Dining Out: Recycling Bins Offer Buffet for Yellow Jackets

Pile of recycling bottles

There’s nothing like enjoying a delicious meal outside in the summer, and yellow jackets appreciate it more than ever in the late summer months. You may not have ever considered this, but it’s possible your trash and recycling bins offer a buffet for yellow jackets at this time of year, which could result in dangerous stings for you, your neighbors and those who empty your bins.

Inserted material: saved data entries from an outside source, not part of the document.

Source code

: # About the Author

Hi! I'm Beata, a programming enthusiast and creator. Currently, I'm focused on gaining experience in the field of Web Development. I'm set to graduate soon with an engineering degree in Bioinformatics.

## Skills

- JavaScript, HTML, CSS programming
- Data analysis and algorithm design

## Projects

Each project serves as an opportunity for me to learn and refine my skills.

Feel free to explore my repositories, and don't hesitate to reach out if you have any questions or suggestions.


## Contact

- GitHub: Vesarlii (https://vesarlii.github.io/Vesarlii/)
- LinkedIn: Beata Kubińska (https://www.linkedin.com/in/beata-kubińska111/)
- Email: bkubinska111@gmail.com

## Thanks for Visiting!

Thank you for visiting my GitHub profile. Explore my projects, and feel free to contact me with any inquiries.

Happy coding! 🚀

We see an increase in the number of yellow jackets that frequent recycling and trash bins during August and September. Their nests have grown over the months, and they forage for food in the warm weather. Common throughout New England, we receive frequent bee removal requests for yellow jackets.

Yellow Jacket Facts

Yellow jackets can build nests above and underground, and sometimes nest in other empty structures. They are about ½” long and yellow and black, so they are often mistaken for honeybees (honeybees are orange and brown with furry bodies).

You should know that:

  • Yellow jacket nests may contain upwards of 5,000 workers
  • They are extremely aggressive, especially the females (the males cannot sting, but they only comprise a small part of the colony), and will attack if their nest is being threatened
  • When disturbed, yellow jackets can become angry about protecting their food source
  • They are very territorial
  • Unlike honeybees, yellow jackets can sting repeatedly
  • Beyond being painful, many people have serious allergic reactions to their stings

How to Get Rid of Yellow Jackets

Attracted to sweet-smelling scents, yellow jackets are drawn to sugary substances, like leftover sodas and juices in cans and bottles. They also seek out carbohydrates and protein, like meat, to feed to their developing young.

Your recycling bins may provide a buffet for yellow jackets, which is why we recommend that you rinse food and drink remnants off packaging before throwing it in your recycling bin or trash.